À travers les contributions de vingt-six auteurs, «Albert, Esther, Liebmann, Ruth et les autres» présente un panorama riche et nuancé du paysage juif en Suisse romande.
Il n’existait pas jusqu’ici de livre spécifiquement consacré à l’histoire des communautés juives de Suisse romande. Une lacune désormais comblée grâce à Albert, Esther, Liebmann, Ruth et les autres. Coédité par Francine Brunschwig, Marc Perrenoud, Laurence Leitenberg et Jacques Ehrenfreund, titulaire de la Chaire d’histoire des Juifs et du judaïsme à l’UNIL, cet ouvrage réunit les contributions de vingt-six auteurs proposant une approche passionnante et polyphonique des «présences juives en Suisse romande». Il se concentre sur les XIXe et XXe siècles, avec une incursion dans le Moyen Âge – les Juifs étant ensuite absents du territoire de la Confédération pendant trois siècles.
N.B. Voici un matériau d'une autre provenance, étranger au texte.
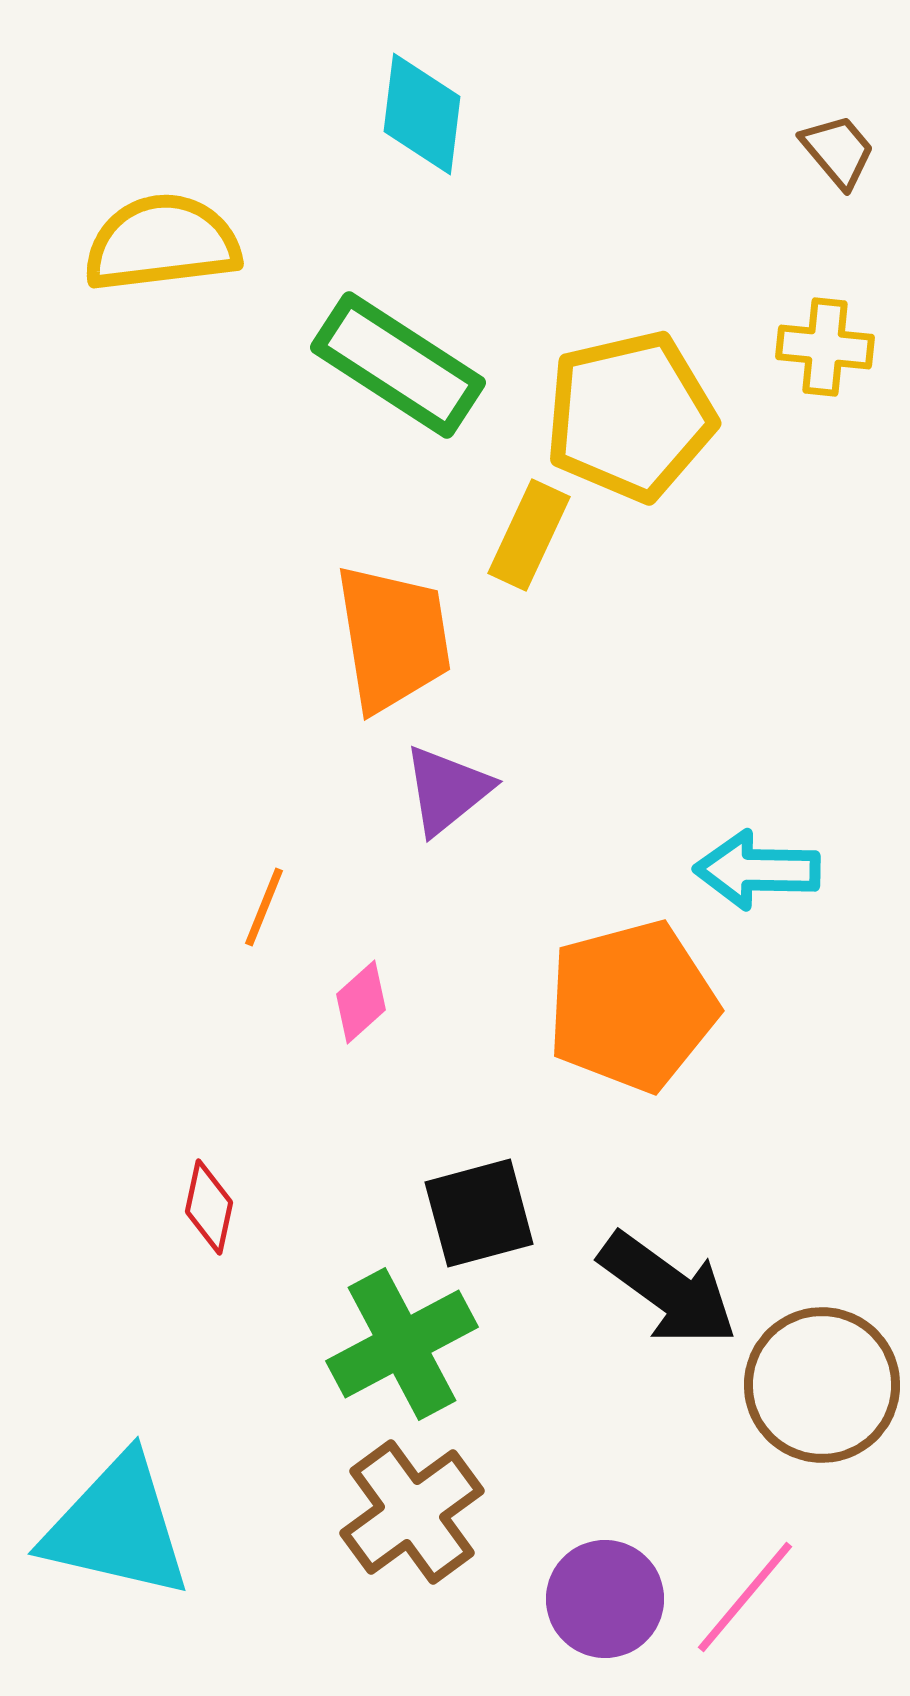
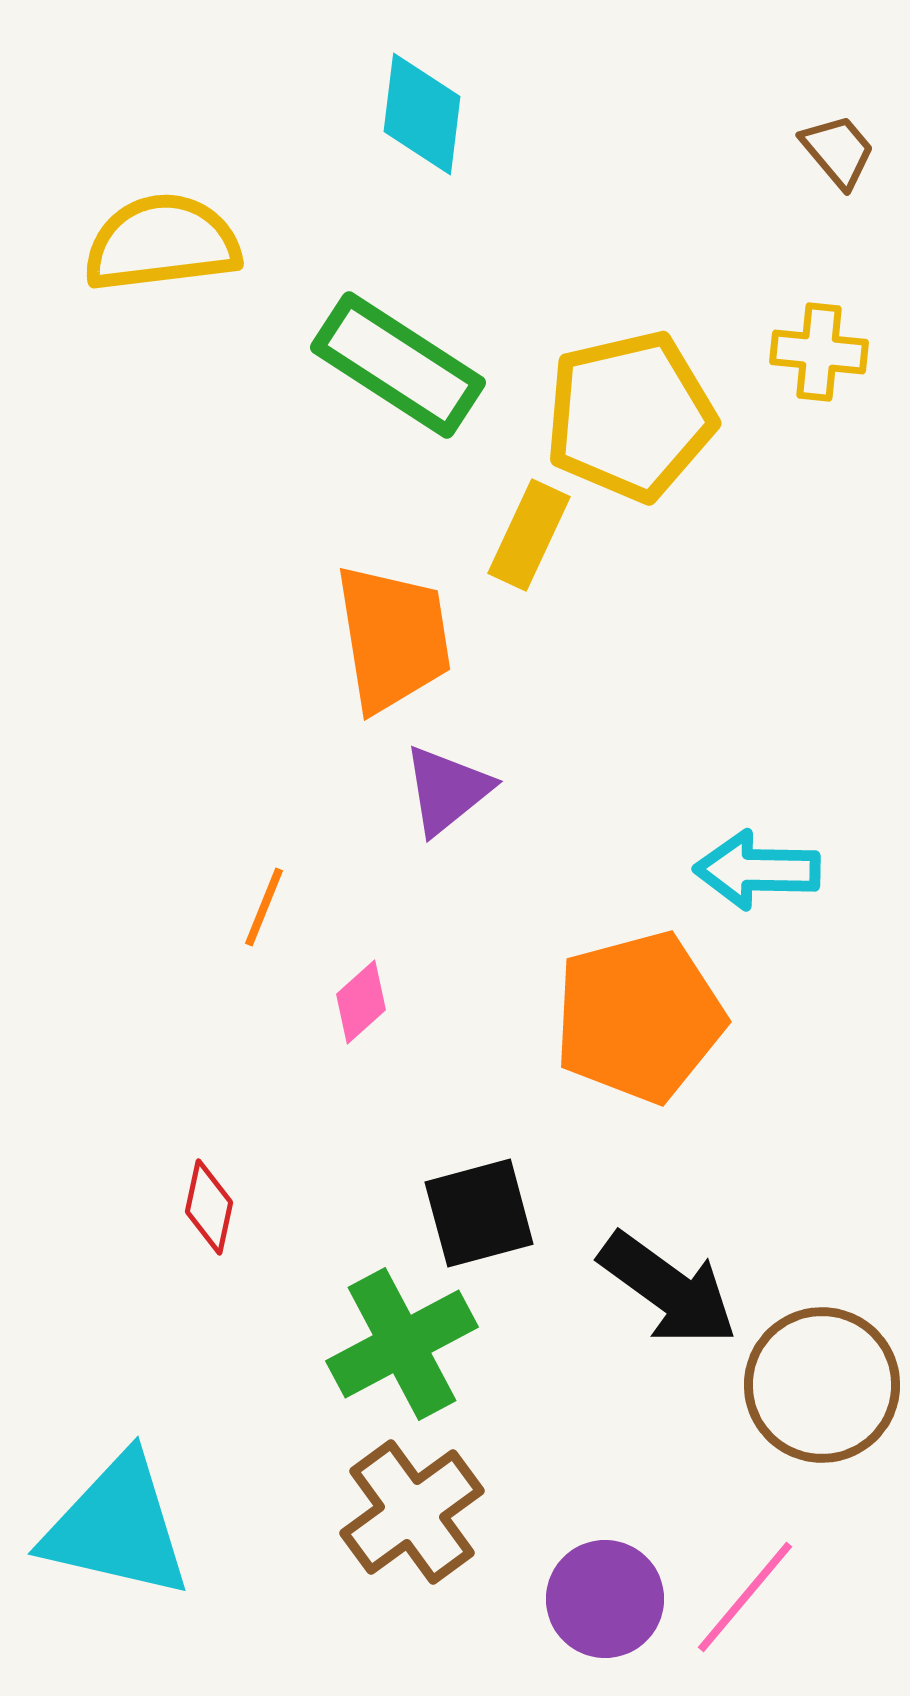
yellow cross: moved 6 px left, 5 px down
orange pentagon: moved 7 px right, 11 px down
L’antisémitisme n’a pas épargné la Suisse, comme le mentionnent plusieurs contributions. Avec Shaul Ferrero, on en suit l’expression dans la presse entre 1860 et 1945. Plus largement, la dimension historique reste bien sûr fondamentale pour comprendre les difficultés et les défis rencontrés par la présence juive, certes minoritaire, mais multiple et riche. Marc Perrenoud précise à ce propos que «c’est seulement à partir de l’adoption de la Constitution fédérale de 1874 que les Juifs bénéficient de l’égalité des droits en Suisse». L’historien, qui fut conseiller scientifique de la Commission Bergier, retrace ensuite «les années dramatiques» qui, entre 1938 et 1948, constituent la période la plus angoissante et la plus compliquée pour les Juifs de Suisse romande. Évoquant la politique d’asile pendant la Seconde Guerre mondiale, il rappelle que furent alors créés un peu partout des camps d’internement pour les réfugiés.
D’autres approches, culturelles et sociétales, émaillent ce gros volume. Ici, Anne-Marie Faraggi Rychner, Laurence Leitenberg et Jean Plançon nous emmènent dans une visite guidée des cimetières. Là, on découvre la biographie souvent étonnante de quelques grandes figures rabbiniques. Ailleurs encore, Marc Elikan passe en revue les différents courants religieux présents dans nos régions. D’autres textes se penchent sur les contributions juives au développement du commerce (avec la création de plusieurs grands magasins), du marché de l’art ou à la vie culturelle. Dans le domaine musical, on souligne également «le rôle éminent» joué par la grande pianiste roumaine Clara Haskil qui vécut en Suisse entre 1918 et 1927. Réfugiée dans le Sud de la France durant la guerre, elle se verra toutefois refuser à trois reprises une autorisation de séjour prolongé dans notre pays. Malgré pas mal de réserves et de réticences administratives, elle deviendra Suissesse en 1949.